Vorliegender Textauszug –
William Kotzwinkle - Mitternachtspost / The Midnight Examiner

  • Der Autor (Quelle: Rowohlt): William Kotzwinkle, geboren am 22. November 1943 in Scranton/Pennsylvania, erhielt mehrere literarische Auszeichnungen und gehörte in Amerika schon lange zu den Bestseller-Autoren, bevor sein rührend-hässliches Sternenwesen E.T. bekannter wurde als der Präsident der USA. Ein Kritiker schrieb: „Es wäre kein Wunder, wenn ein Kotzwinkle-Kult entstehen würde – stärker als bei Bukowski und Tolkien…“ William Kotzwinkle ist mit der Schriftstellerin Elizabeth Gundy verheiratet und lebt abwechselnd in den USA und Kanada.


    Klappentext (Quelle: Rowohlt): Ein mitreißender Slapstick vom Meister des bizarren Nonsense! Ein Blick hinter die Kulissen der New Yorker Regenbogenpresse, die vor nichts und niemandem zurückschreckt. Der Chefredakteur Howard Halliday und seine illustren Kollegen geraten eines Tages in eine Situation, die sie sich mit wildester Fantasie nicht hätten ausdenken können. Sie müssen ihrer gemeinsamen Freundin Mitzi Mouse zu Hilfe eilen, denn die stadtbekannte Porno-Darstellerin hat im falschen Moment mit ihrem Damencolt gespielt – zum Schaden von Mafia-Boss Tony Baloney. Die Folgen sind verhängnisvoll…


    Amerikanische, deutsche, französische und italienische Ausgaben:

    • Die amerikanische Originalausgabe erschien 1989 als „The Midnight Examiner“ als Orion Hardback bei Houghton Mifflin Co./Seymour Lawrence in Boston (227 Seiten), neu aufgelegt u.a. 1990 im Verlag Black Swan (208 Seiten) und 1997 bei Da Capo Press (320 Seiten).

Aufgaben –
(a) In welchem Jahr erschien laut dem Textauszug über Kotzwinkles „Mitternachtspost“ die amerikanische Originalausgabe?
(b) Übersetze aus dem Textauszug über Kotzwinkles „Mitternachtspost“ den Satz „William Kotzwinkle ist mit der Schriftstellerin Elizabeth Gundy verheiratet und lebt abwechselnd in den USA und Kanada.“ ins Englische.
(c) Führe den Textauszug über Kotzwinkles „Mitternachtspost“ im Anschluss an seinen letzten Satz weiter.

Datensätze –
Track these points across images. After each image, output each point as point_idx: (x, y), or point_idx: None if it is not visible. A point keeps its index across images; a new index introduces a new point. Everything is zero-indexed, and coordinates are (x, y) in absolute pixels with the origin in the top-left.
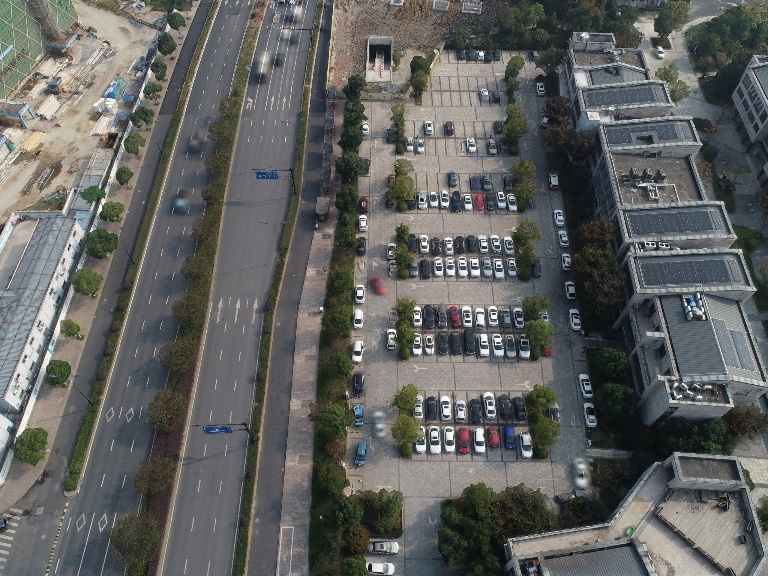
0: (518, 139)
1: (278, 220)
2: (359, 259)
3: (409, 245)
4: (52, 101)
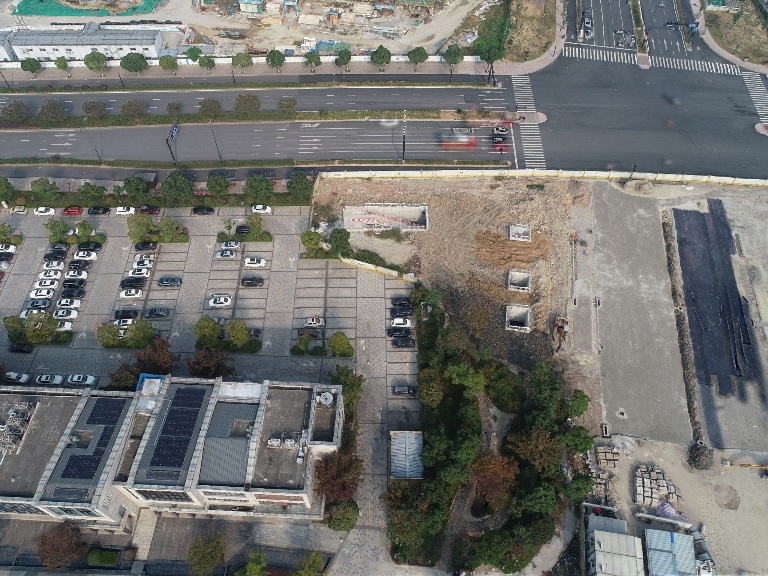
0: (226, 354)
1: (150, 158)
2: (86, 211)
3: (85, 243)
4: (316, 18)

Antworten –
(a) Die amerikanische Originalausgabe erschien 1989.

(b) William Kotzwinkle is married to the writer Elizabeth Gundy and lives alternately in the USA and Canada.

(c)
    • Die deutsche Übersetzung von Walter Hartmann erschien 1990 (und erneut 1991 und 1995) unter dem Titel „Mitternachtspost“ als rororo-Taschenbuch Nr. 12802 im Rowohlt Taschenbuch Verlag in Reinbek bei Hamburg (204 Seiten).
    • Die französische Übersetzung von Philippe Hupp erschien 1990 unter dem Titel „Midnight Examiner“ in der Reihe „Rivages Thriller“ bei Rivages in Paris (251 Seiten) und 1991 ebendort als Band 118 in der Reihe „Rivages Noir“.
    • Die italienische Übersetzung von Vincenzo Mantovani erschien 1992 unter dem Titel „Gazzetta di mezzanotte“ bei Leonardo in Mailand (193 Seiten).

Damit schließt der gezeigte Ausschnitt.